*** ENTRIES SHOWN Section Begins ***

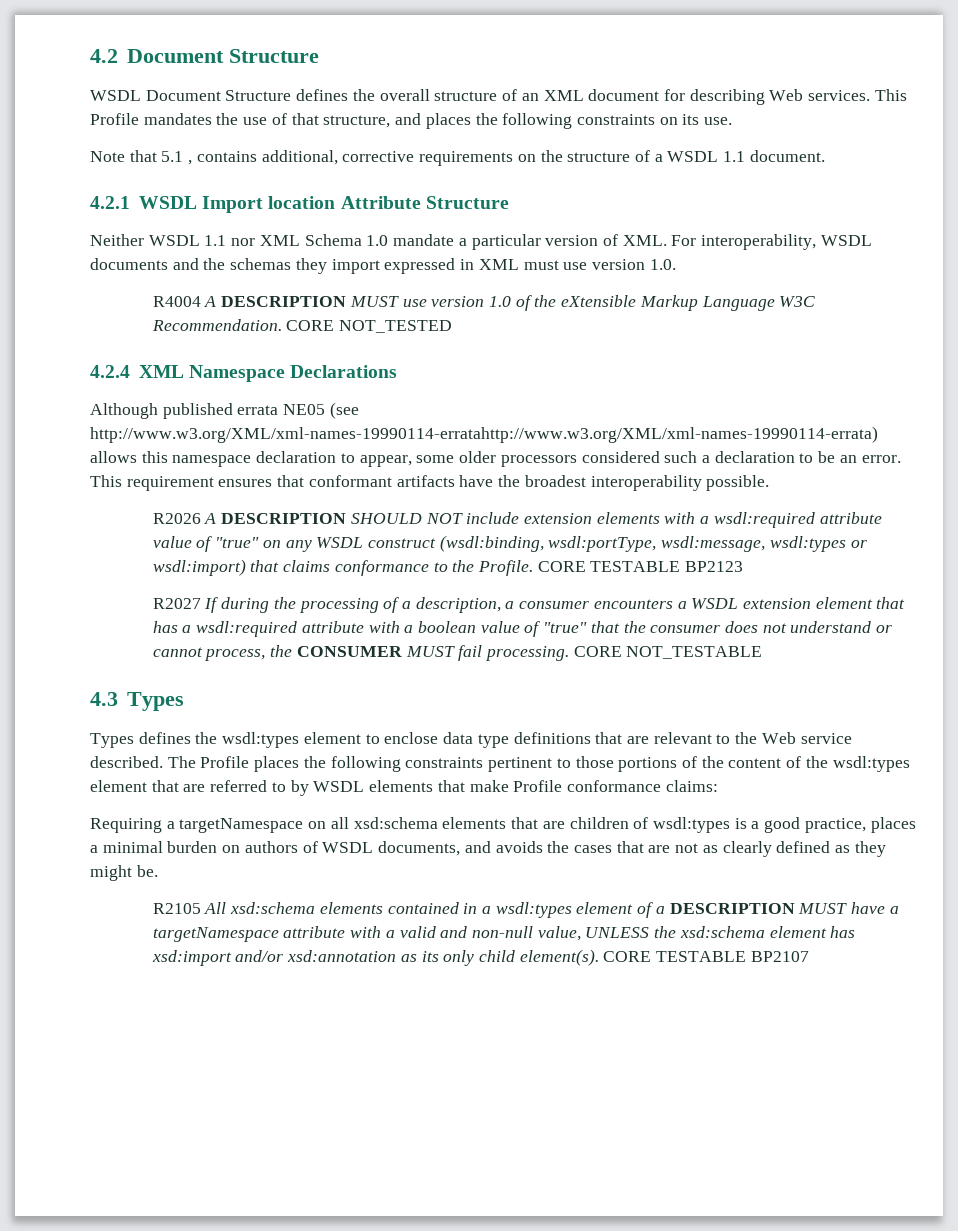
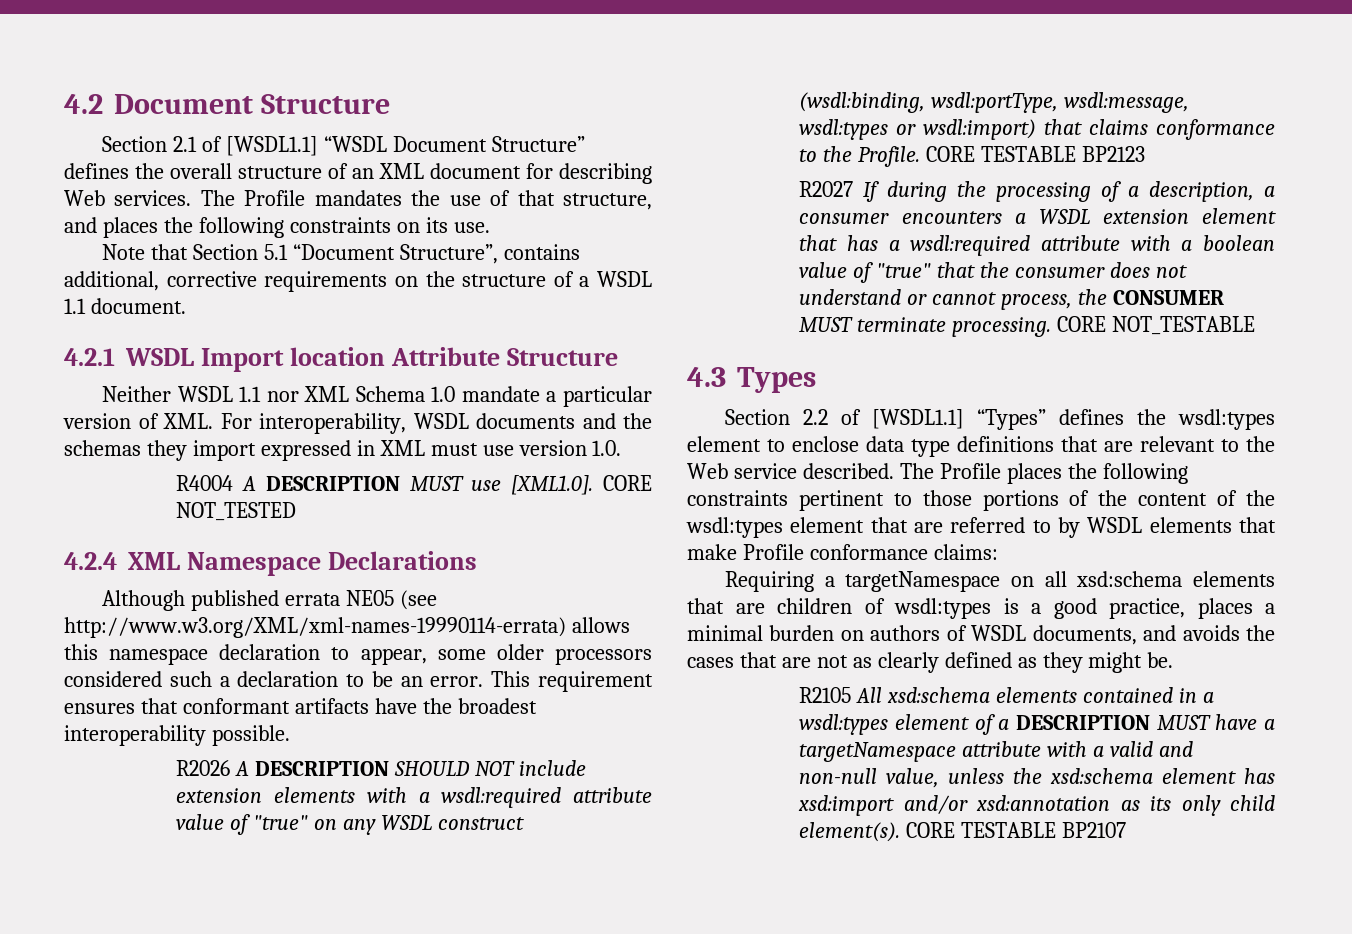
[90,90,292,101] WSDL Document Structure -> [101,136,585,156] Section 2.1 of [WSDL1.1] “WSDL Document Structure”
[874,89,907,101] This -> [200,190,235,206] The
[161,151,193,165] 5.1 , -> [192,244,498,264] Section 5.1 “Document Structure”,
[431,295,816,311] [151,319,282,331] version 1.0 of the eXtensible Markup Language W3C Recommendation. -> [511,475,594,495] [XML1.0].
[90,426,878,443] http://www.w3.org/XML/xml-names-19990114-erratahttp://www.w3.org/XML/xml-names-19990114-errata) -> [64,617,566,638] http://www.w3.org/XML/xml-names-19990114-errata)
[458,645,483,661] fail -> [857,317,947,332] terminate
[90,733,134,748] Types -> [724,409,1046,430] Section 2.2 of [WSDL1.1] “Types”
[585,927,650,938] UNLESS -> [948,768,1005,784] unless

*** ENTRIES SHOWN Section Ends ***

• **WORK REQUIRED**
Only lines belong in the copy, not pictures: write out exactly the lines of the records from the first through the one holding "[431,295,816,311] [151,319,282,331] version".

• **EXERCISE RESPONSE**
[90,90,292,101] WSDL Document Structure -> [101,136,585,156] Section 2.1 of [WSDL1.1] “WSDL Document Structure”
[874,89,907,101] This -> [200,190,235,206] The
[161,151,193,165] 5.1 , -> [192,244,498,264] Section 5.1 “Document Structure”,
[431,295,816,311] [151,319,282,331] version 1.0 of the eXtensible Markup Language W3C Recommendation. -> [511,475,594,495] [XML1.0].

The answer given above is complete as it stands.